SQL skills make it easier to perform analytics tasks for any specialist who works with data. We at devtodev have prepared a series of articles that will introduce you to SQL. You will learn how to use it to analyze game and app data, how to calculate ARPPU and other monetization metrics, how to find out the structure of users' purchases, and much more. Let’s start with the SQL definition.

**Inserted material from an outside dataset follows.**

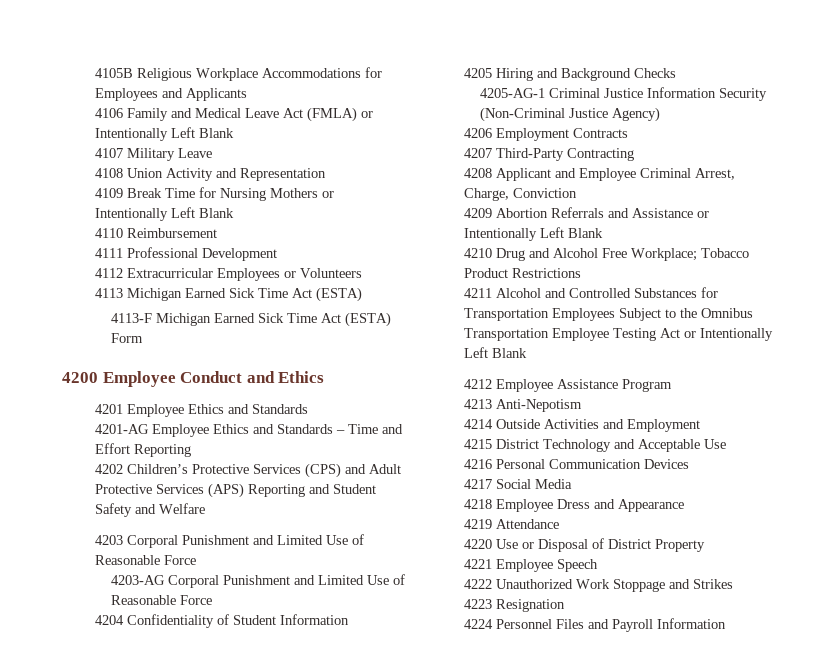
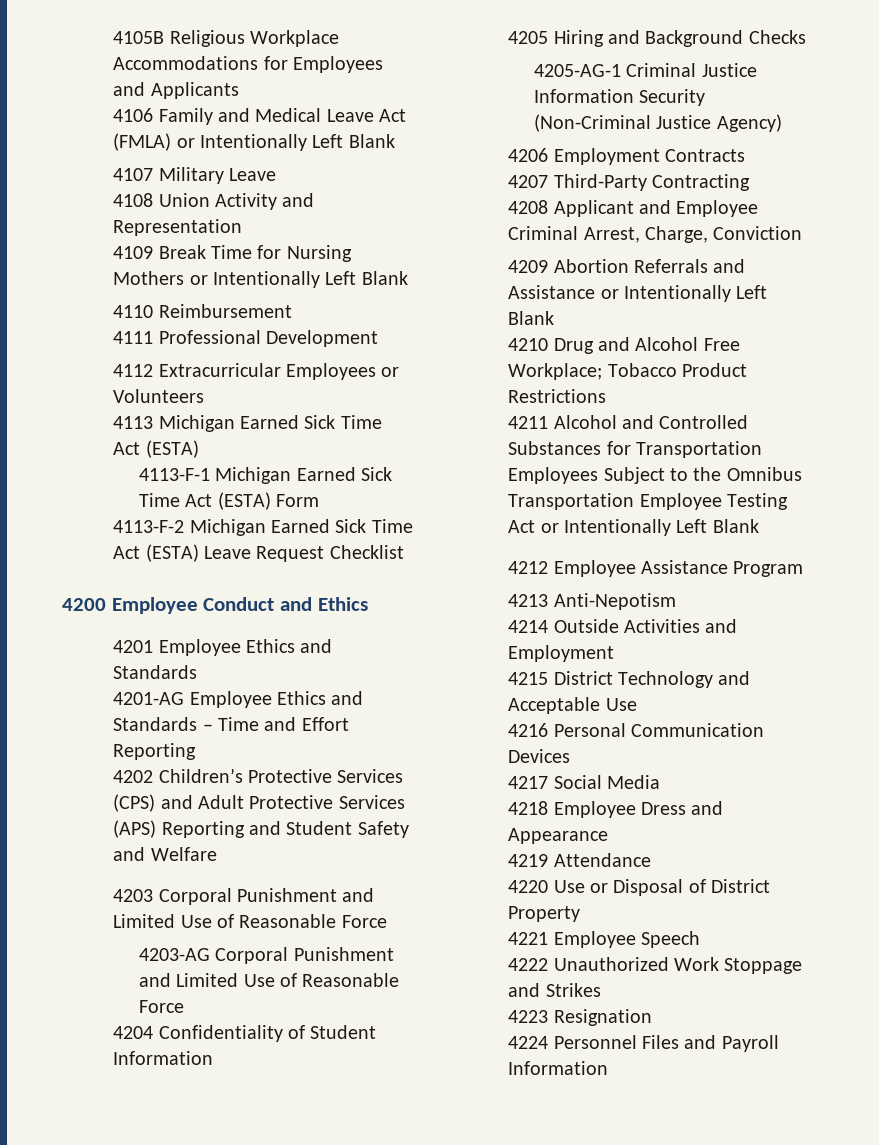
[110,313,152,323] 4113-F -> [138,468,210,481] 4113-F-1
(143, 338) none -> [113,519,413,536] [113,544,404,562] // 4113-F-2 Michigan Earned Sick Time Act (ESTA) Leave Request Checklist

SQL (Structured Query Language) is an effective tool that allows you to access databases for storing, receiving, and processing information. There is a misconception that SQL is a programming language, but it would be more correct to call it a query language. We can get direct access to information about the user's actions in the game or app by making a request to the database.
Who works with SQL?
The skill of writing SQL queries is essential for any analyst. Even if an analytical system is already integrated into the product, there are non-trivial tasks when its functionality is not enough. Then the specialists turn to SQL queries to work with raw data directly.
There may be many situations when other team members need to quickly get some data without distracting the analyst from his or her primary tasks. This is why knowing the basics of SQL is useful for developers, product managers, game designers, and other specialists who work with data.
When we talk about SQL, we imply using a relational database to manage data. It is a storage of two-dimensional tables with a fixed number of columns and an unlimited number of rows. Tables can be related to each other using the same identifiers. With their help, you can combine different tables and find the data you need. The format of tables and the links between them are always set in advance, at the stage of database design. Such tables, for example, can contain information about users and all payments made by them in the in-game store.
How to calculate the number and amount of payments for three months
Let's turn to the basic commands using a simple query from the SQL Report section as an example. It will help us calculate the number and amount of all payments made in three months in the game or app.
select to_char(eventtime, 'yyyy-mm') as month
, sum(p.priceusd)*0.7 as revenue
, count(eventtime) as payments
from p102968.payments p
where eventtime>=current_date - interval '3 month' and eventtime < current_date
and tester is false
and cheater is false
group by 1
order by 1 asc
SELECT is a required SQL command that accesses the database to create a selection of the columns we need in the given format.
The TO_CHAR function is needed to convert dates or numbers in one string, and AS gives the name to the column when creating a selection. Thus, we have grouped all payment dates by month. Now they will be named as "month".
SUM is only used for numeric columns. Here we summarize all the values in the p.priceusd column considering the grouping by month and then multiply by 0.7 to subtract 30% of the commission.
COUNT counts the number of rows in the table. By counting the number of rows in the eventtime column (date of payments), we find out how many payments were made in the selected time period.
FROM is a required query component that defines the name of the table we are working with. In the devtodev SQL report, the list of all tables and columns is conveniently located in the left section. Click on the name of the required column to add it to any part of the query.
WHERE adds additional conditions filter to the query. Here, using the CURRENT_DATE - INTERVAL and CURRENT_DATE commands, as well as comparison operators (> = and <), we set the interval for the report – the last 3 months.
The logical AND operator allows you to add additional conditions to the data selection, where we use IS FALSE to exclude testers and cheaters.
GROUP BY 1 and ORDER BY 1 ASC group the output data by the position of the field in the table (by the first column) and sort in ascending order.
Now we have finished creating the query, so we can see the result:
We’ve got 3 columns with payment data – month, revenue, and number of payments for each time period. Thus, with the help of one request, we can quickly build any report, visualize it on a chart and save it to the dashboard.
SQL syntax includes a large number of commands and operators. However, anyone who is willing to devote their time to data analysis can learn how to use it.